## DOCUMENT EXCERPT
In my own circle, Cindy, Denise, Judy, and Lucas all gifted me with yarn, spun on wheels built by Luis, Mercedes, and Joe. Ben took one glance at the painting of wings I was puzzling over and scampered off to write a pattern for me. Sara, who years ago taught me to weave on a rigid heddle loom, helped me get oriented on her floor loom (built by Mike) and let me spend days in her studio with her cat. Alice helped me to tie the tzitzit (“fringe” – here, the white knots at the corners) that after months made my rectangle into a tallit.

The amazing thing is that every person that touched this project carries with them their own stories and communities. It’s difficult to comprehend that everyone’s life is as compelling to them as mine is to me – that spirit is inconceivable but permeates this work. We all likely learned spinning and weaving, agriculture, commerce, from someone else, who learned from someone before them, a priceless tradition of tinkerers, perfecters, and teachers. Then, we take up the mantle and day by day, engage in our craft – whatever it may be – untangling our own knots in the process of creation.

## DATA LISTING
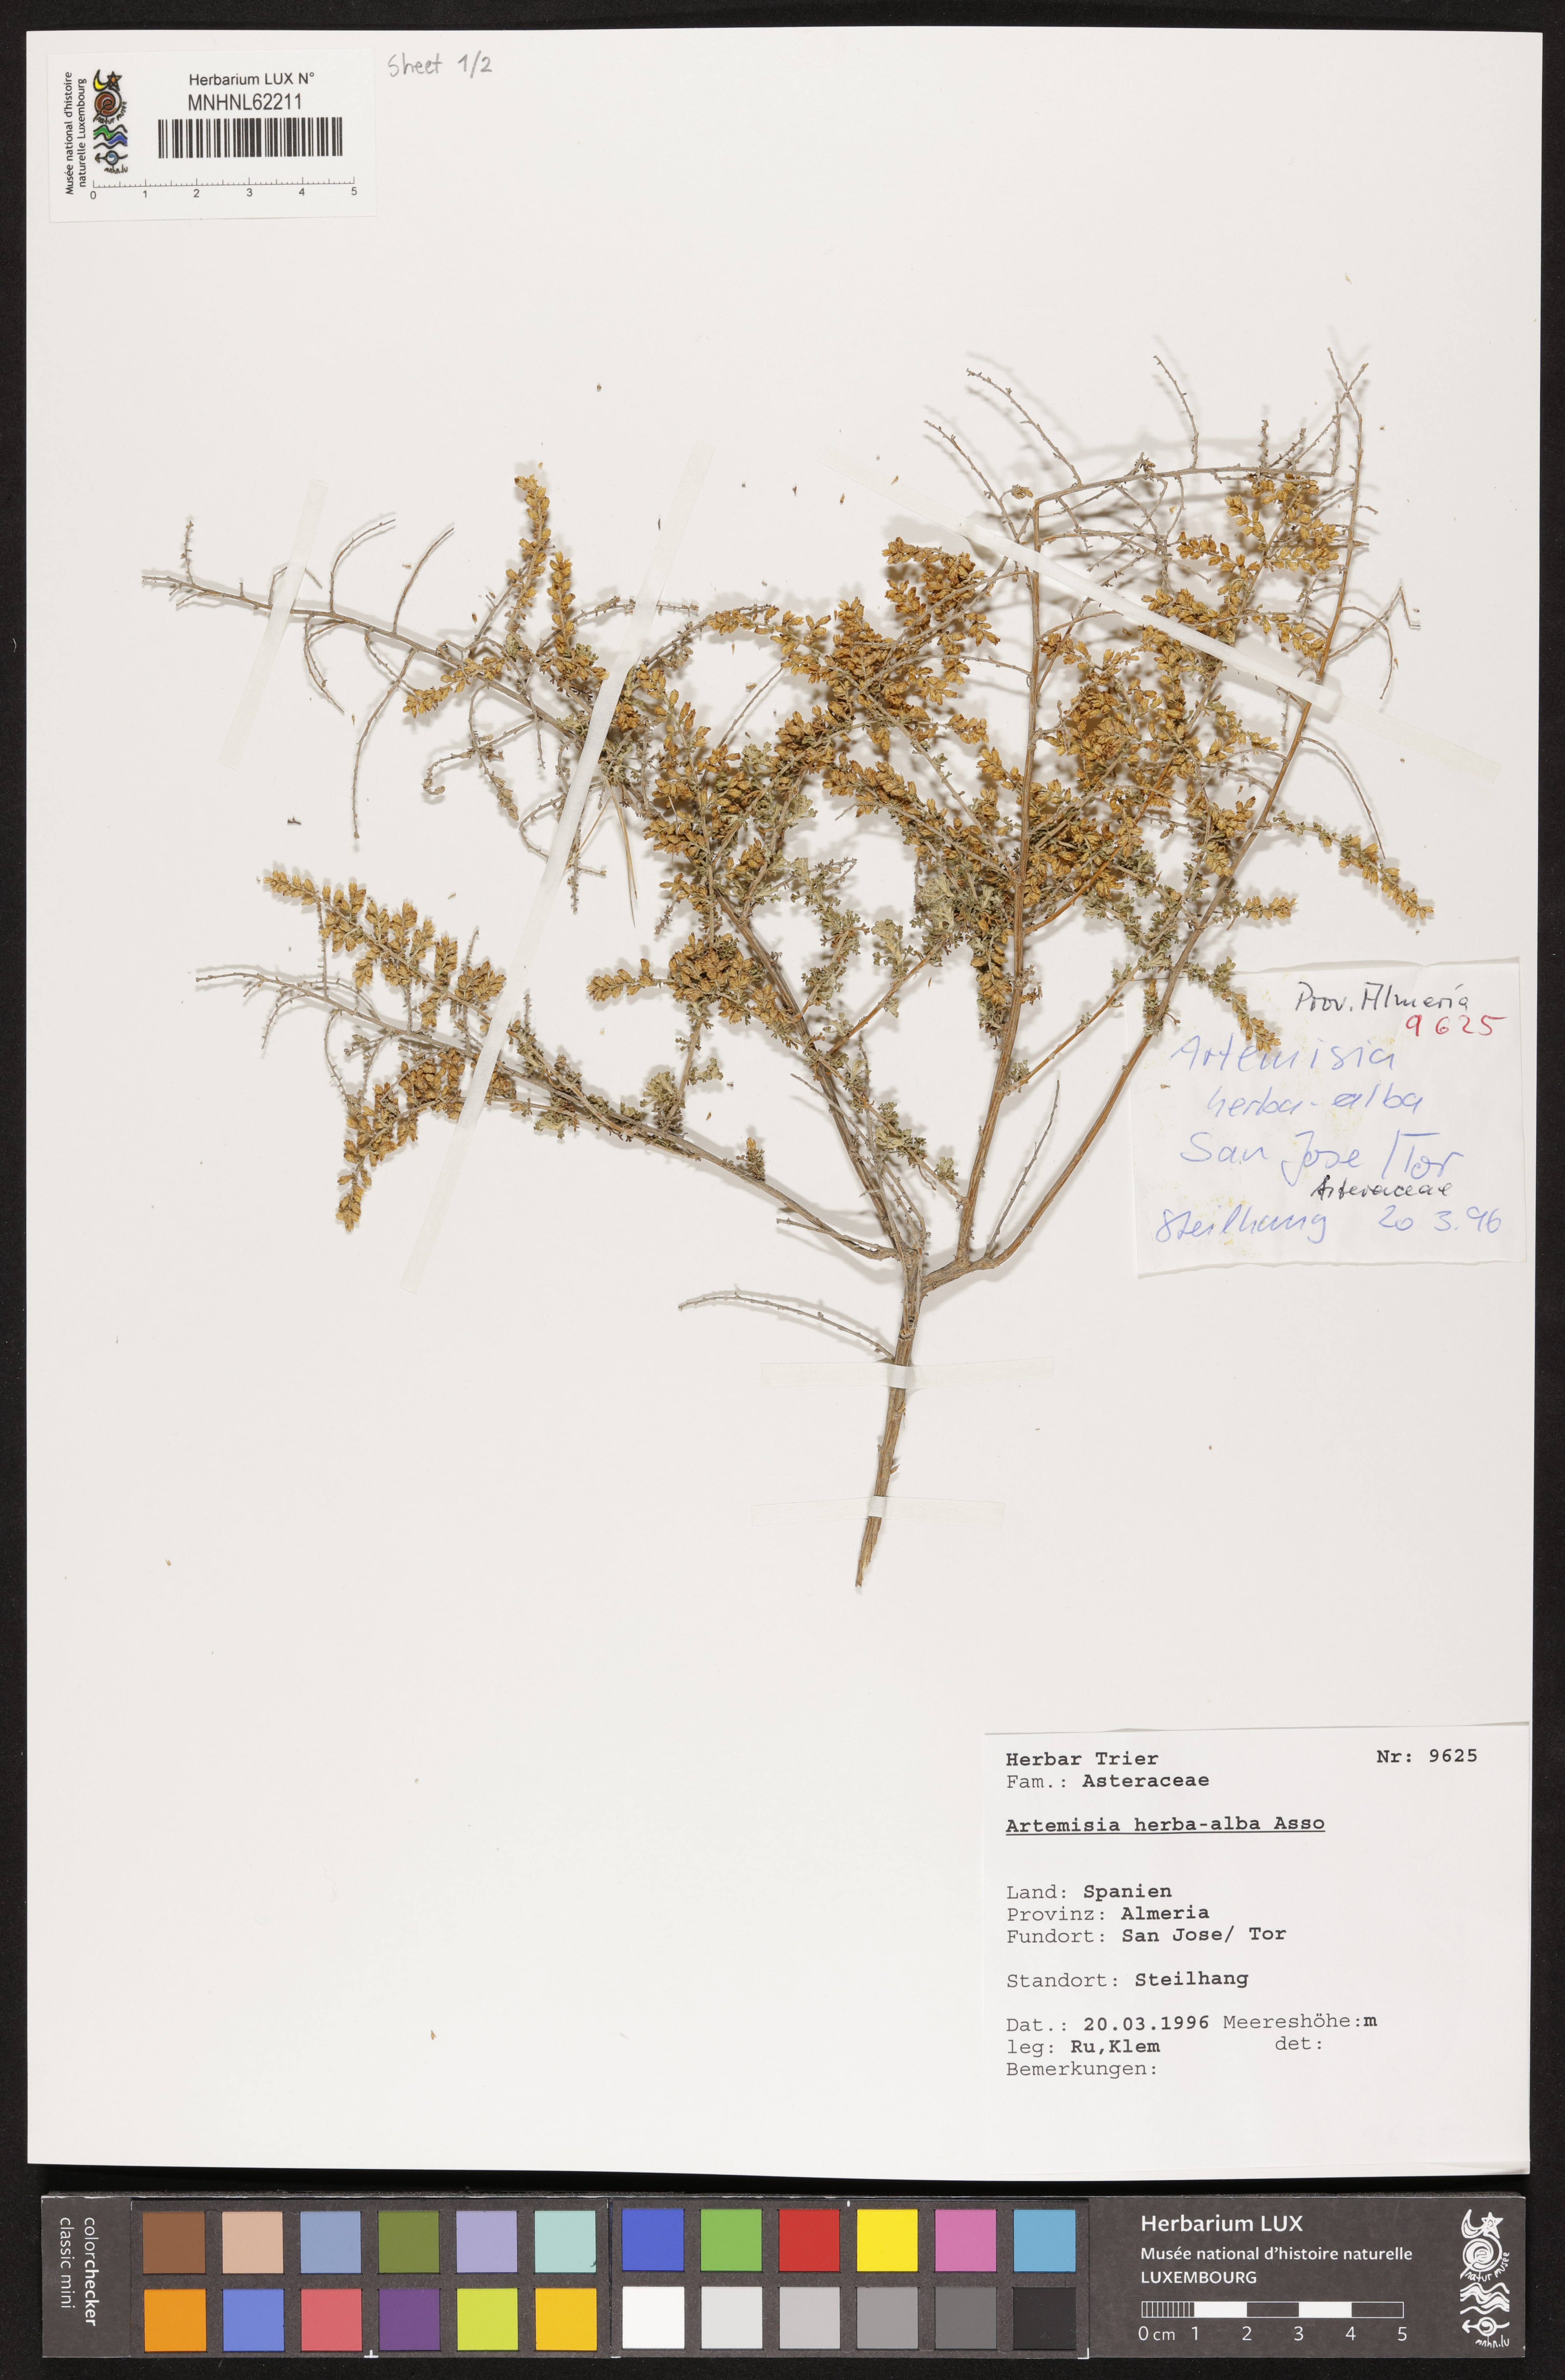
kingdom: Plantae
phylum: Tracheophyta
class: Magnoliopsida
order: Asterales
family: Asteraceae
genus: Artemisia
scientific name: Artemisia herba-alba
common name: White wormwood
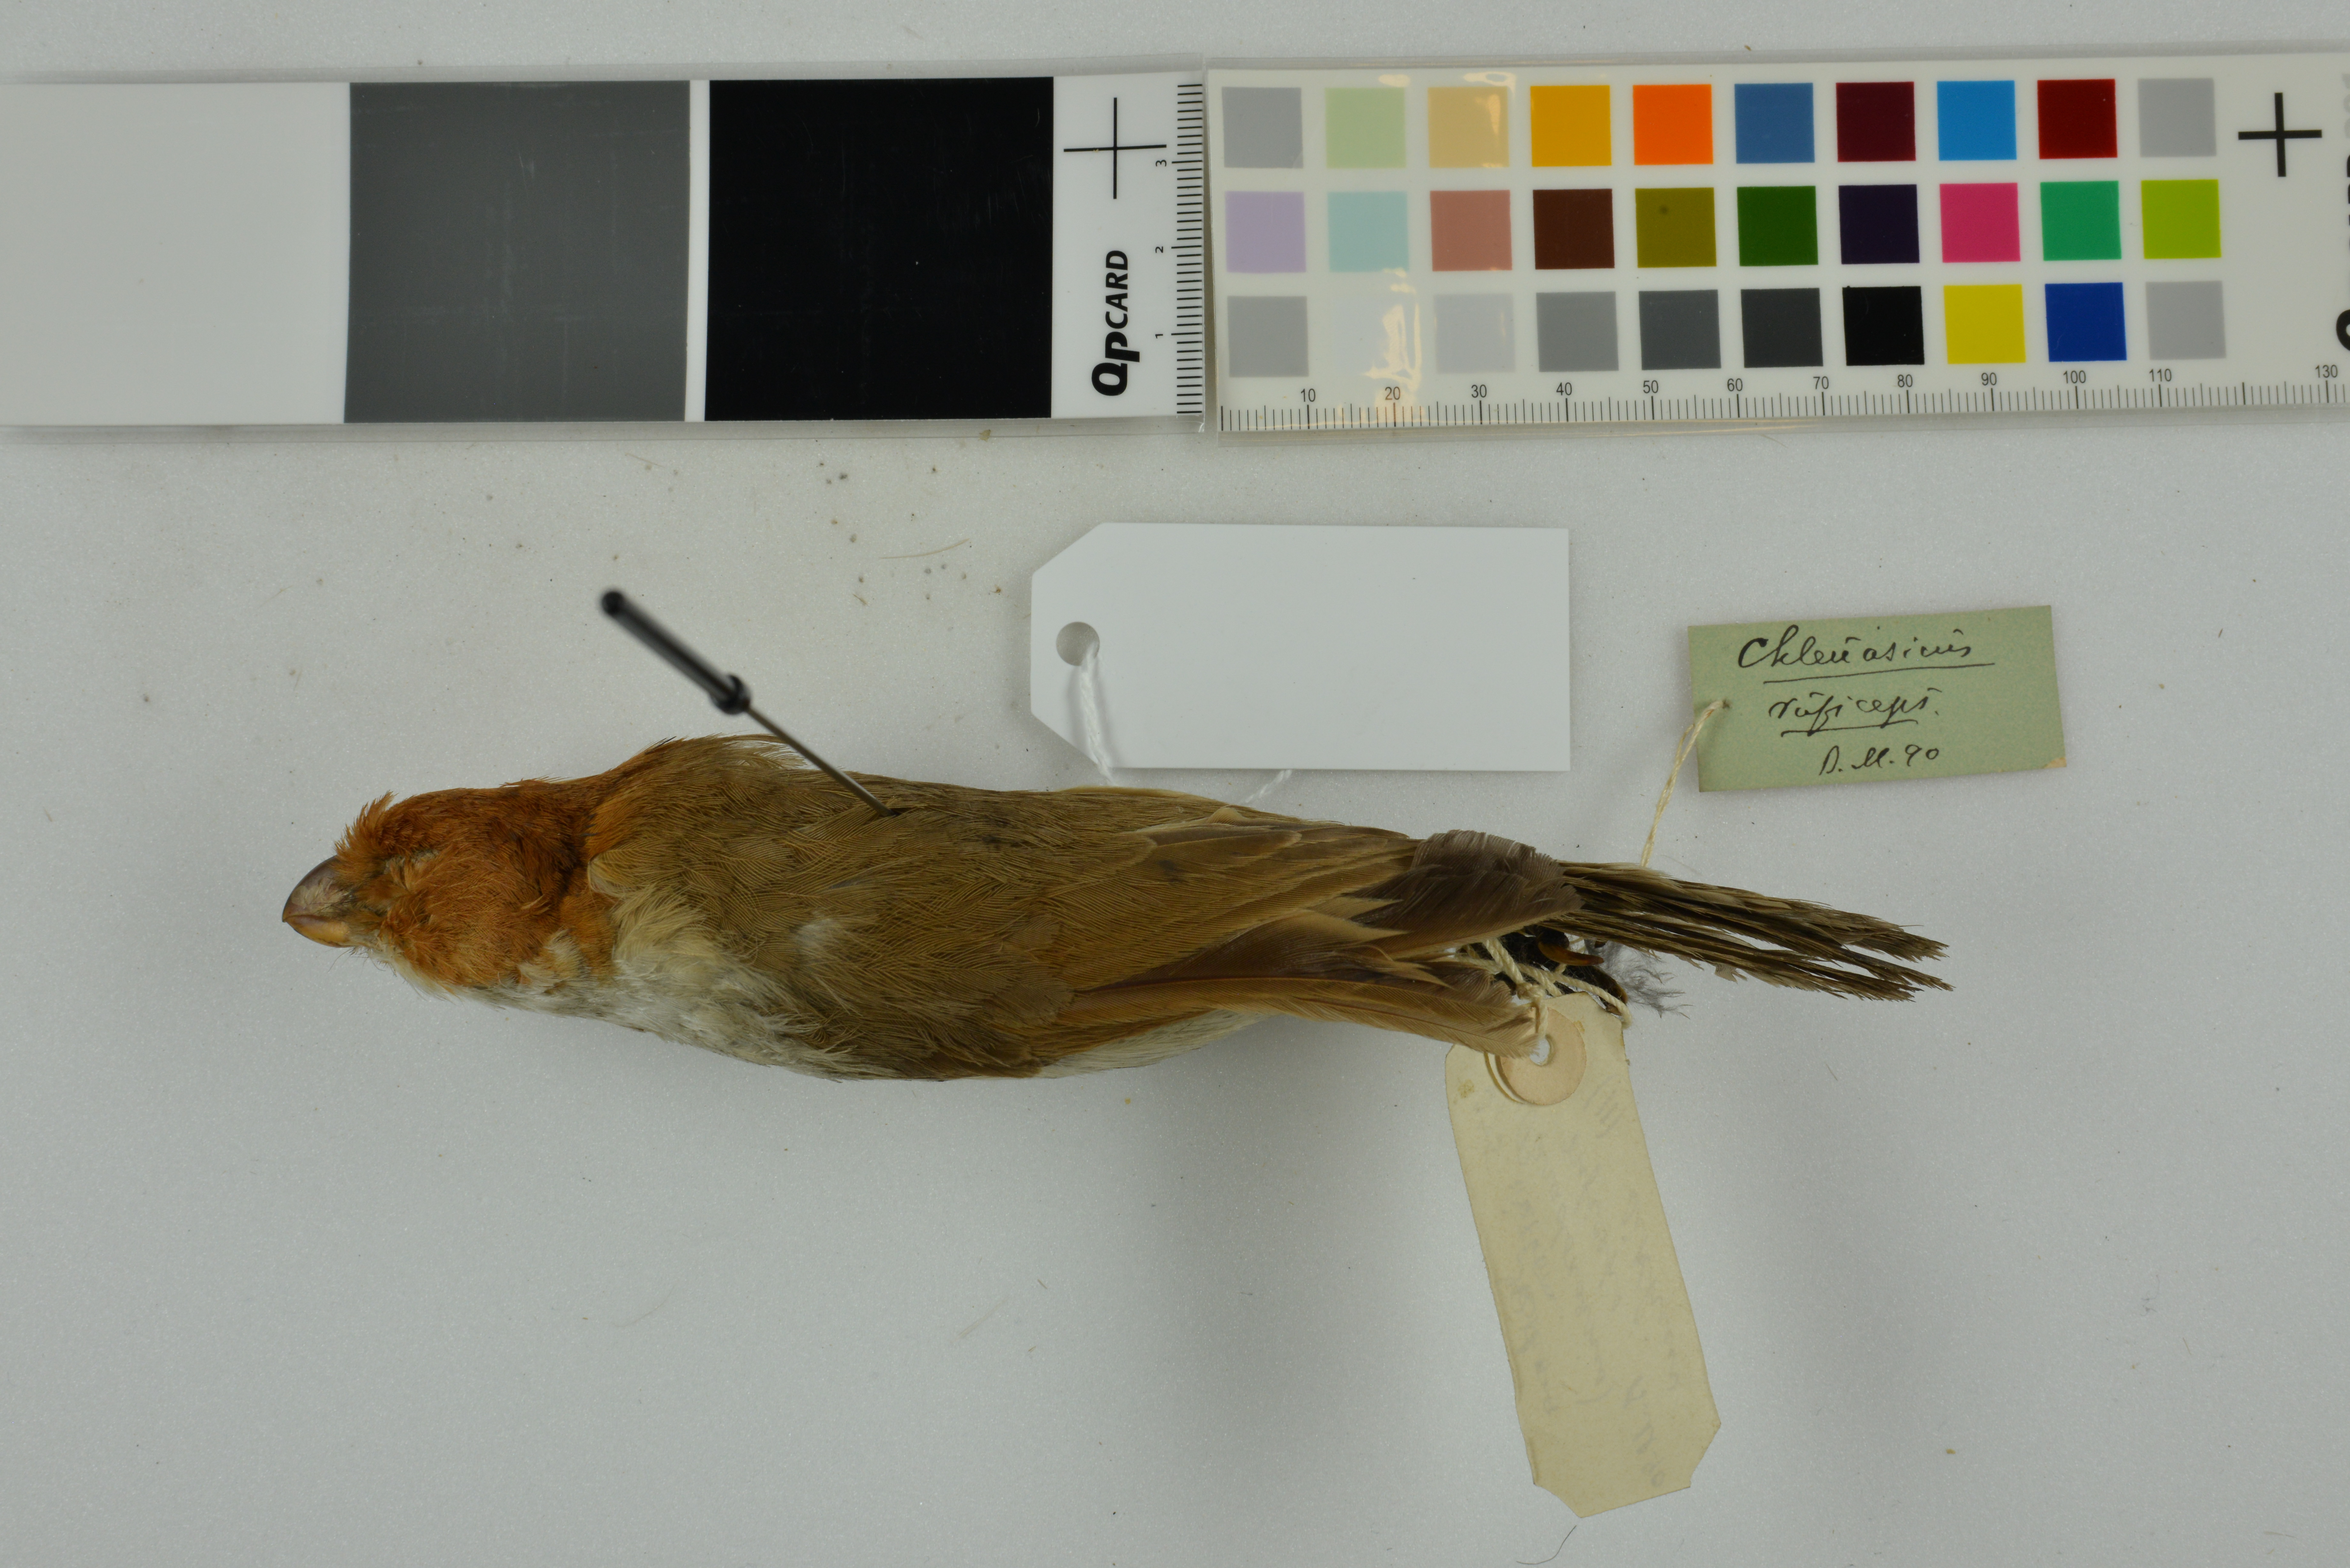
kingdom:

## INSTRUCTIONS
1. Update the listing from the line with "order: Asterales" through the end of the listing, putting "vernacular name" in place of "common name" and changing nothing else. Leave the pictures out.
2. Write what comes next in the passage about the handmade tallit, picking up after its final sentence.
The listing and the passage about the handmade tallit were taken from unrelated sources.

## THE RESPONSES
1.
order: Asterales
family: Asteraceae
genus: Artemisia
scientific name: Artemisia herba-alba
vernacular name: White wormwood
kingdom:

2.
So now I have a tallit, an object with a rich story of its own, made from untold hearts, hands, and minds creating something out of formlessness. Considering the energy infused into this object helps me to consider the energy that has brought me to this life – the warmth of my loved ones; the richness and depth, heartbreaks and struggles of each of those people; the infinite network of relations and ancestors that have brought us all here; and a few sheep. When I wrap myself in this garment, I wrap myself in the fable of fiber, the heritage of the Jewish people, and my own mythology. If I’m lucky, I can catch the tail of this sense of timelessness and eternity. And it’s all possible because we spin countless individual fibers together into a yarn that is strong, and then we cross that yarn with another one, over and under, to make the cloth.

There is wonder in these ancient crafts.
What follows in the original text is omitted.